France advocated in favour of the imposition of the EU carbon tariff, explaining that a border carbon adjustment mechanism is necessary in order to avoid penalizing EU companies because of EU countries’ climate commitments. This proposal was made by the French President to “put climate at the heart of the EU project”. 

In addition, Mrs. Malmström explained that the carbon tariff needs to be applied in a non-discriminatory manner in order to guarantee compliance with WTO law. The WTO mandate of non-discrimination requires the observance of the National Treatment and Most-Favoured Nation principles. On the one hand, the National Treatment principle requires that products originating in the territory of any WTO Member (e.g. mainland China) imported into the territory of any other WTO Member (e.g. the EU) shall not be subject, directly or indirectly, to taxes or other charges of any kind in excess of those applied, directly or indirectly, to like domestic products. Consequently, if a carbon tariff were applied to imported products from mainland China, it must not be applied in excess of the internal carbon reduction measures that the EU or EU Member States levy on the domestic industry.

On the other hand, the Most-Favoured Nation principle provides that with respect to customs duties of any kind imposed on, or in connection with, importation, any advantage, favour, privilege or immunity granted by any WTO Member to a product originating in any other WTO Member shall be accorded immediately and unconditionally to the like product originating in the territories of all other WTO Members. In a nutshell, the Most-Favoured Nation principle would call for the application of the import carbon tariff across all WTO Members unless a differential treatment is justified. A circumstance that could justify a differential treatment would be evidence of compliance with the environmental objectives of the EU.

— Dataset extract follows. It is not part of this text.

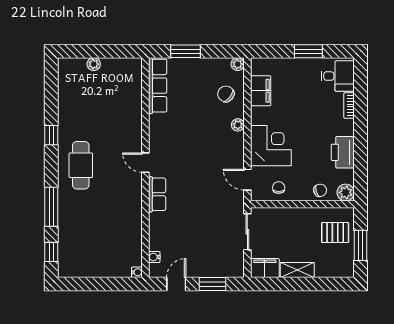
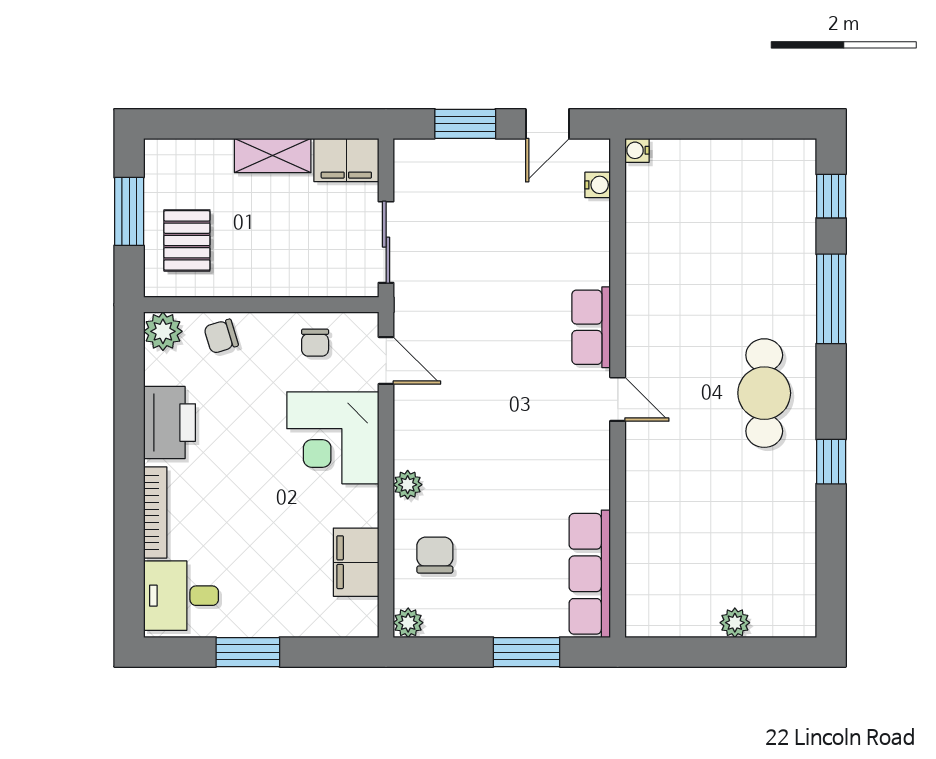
chair: (226, 94) -> (435, 555), turned -128
bookcase: (349, 105) -> (155, 512), width x1.56
pallet: (335, 233) -> (187, 240), turned 90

Hong Kong traders might be interested in following up on any future decision of the EU to impose – or not – a carbon tariff upon imports of energy intensive products. Considering the Most-Favoured Nation principle, such a tariff would need to be applied to all WTO Members in a non-discriminatory manner, therefore, become applicable to products originating in Hong Kong, mainland China and other countries, in the event that the industry in these countries does not meet the environmental objectives of the EU.